Assume Goldbach Conjecture and write an even number $2n$ as the sum of two primes. The obvious approach is the forward search: Start with $p=3$ and check if $2n-p$ is a prime. If yes, stops, else we proceed to check with the next prime $p=5$ and so on. An alternate approach is the backward search: Start with the largest prime $\pi(2n)$ and check if $2n-p_{\pi(2n)}$ is a prime. If yes, stop, else we proceed to check with the previous prime $p_{\pi(2n)-1}$ and so on.
For $n \le 1.03 \times 10^{10}$ I counted how many searches both approaches required before we found the first solution. The data shows that for the backward search $2n-p_{\pi(2n)}$ is the first solution in about $59\%$ of the time and $2n-p_{\pi(2n)-1}$ is the first solution nearly $20\%$ of the time. For the forward search, $2n-3$ is the first solution in only about $8.8\%$ of the cases while $2n-5$ is the first solution in only about $8.2\%$ of the cases. These percentages are expected to decreases as $n$ increases.
The graph below shows the probability that the forward and the backward requires $k = 1,2,\ldots 60$ before finding the first solution.
Notice that for $k = 1,2,3$ the backward probabilities higher while for $k \ge 4$ the forward probabilities is higher.

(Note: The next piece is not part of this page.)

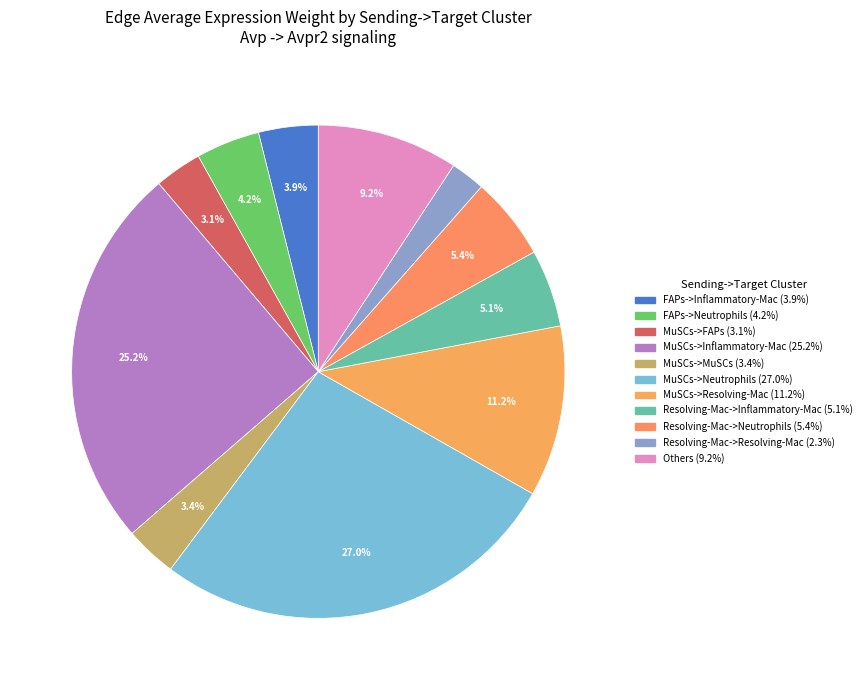

How many slices are in this pie chart?

11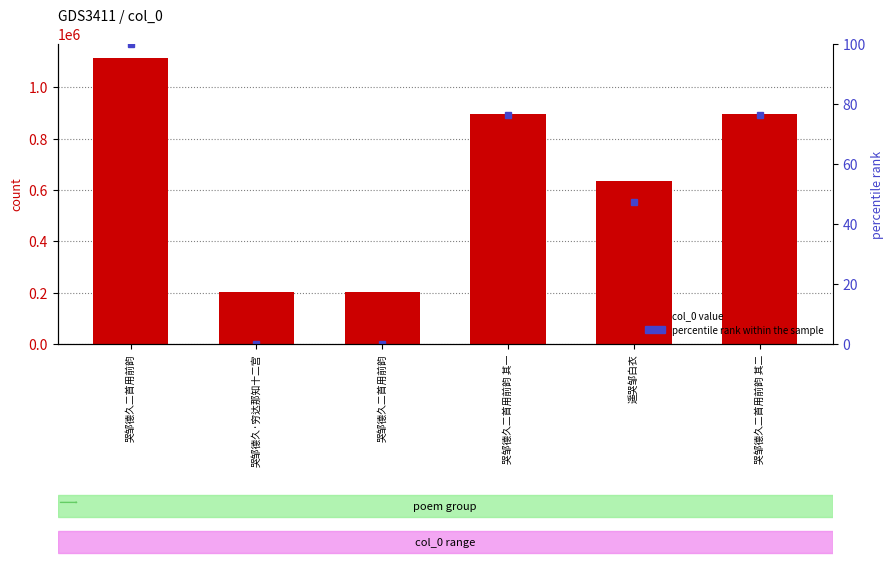

True or false: percentile rank has a value of 76.2 at 哭邹德久二首用前韵 其一.

True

Based on this data, an algorithm to minimize the number of searches is as follows.
- Check if the largest prime q < 2n is a solution
- If yes, stop else, check with the previous prime
- If yes, stop else, check with the previous prime
- If yes, stop else, start with p = 11 (corresponding to k=4) and continue searching successive primes until a solution is found
I implemented the forward, the backward and the above modified search and ran it for $n \le 10^{10}$. The forward search was the slowest while the modified algorithm was marginally faster than backward search. This is despite the fact the in the backward search, finding the largest prime less than $2n$, and then its previous prime and so on takes more computational time than searching for primes in ascending order $3,5,7,11, \ldots $
Question 1: Is there a way to improve upon the above algorithm and reduce the number of searches?
Question 2: What is the expected number of searches in the forward, backward and above algorithms
Related question: How soon can we represent a number as the sum of two primes?
You could apply Sieve of Eratosthenes that gives primes in a range. You can sieve the range $(2, n/2)$. The sieving takes $O(n \log \log n)$ time and $O(n)$ space.
You could then test pairs of primes in this range using a modified binary search. This is based on the fact that if $p + q = n$ with $p, q$ prime, then both $p$ and $q$ will be in the sieved results of the range $(2, n/2)$. The sieved results occupies space $N = O\left({n \over \log n}\right)$ by the Prime Number Theorem.
For a given $p$, the binary search for $q$ takes $O(\log N)$ time where $N$ is the size of the sieved results. This search may or may not succeed in finding the pair $p,q$ such that $p + q = n$.
Therefore, this takes $O(N \log N)$ time, in the worst case (actually $O({N \over 2} \log N)$, but we are ignoring the constant factor in Big-O notation).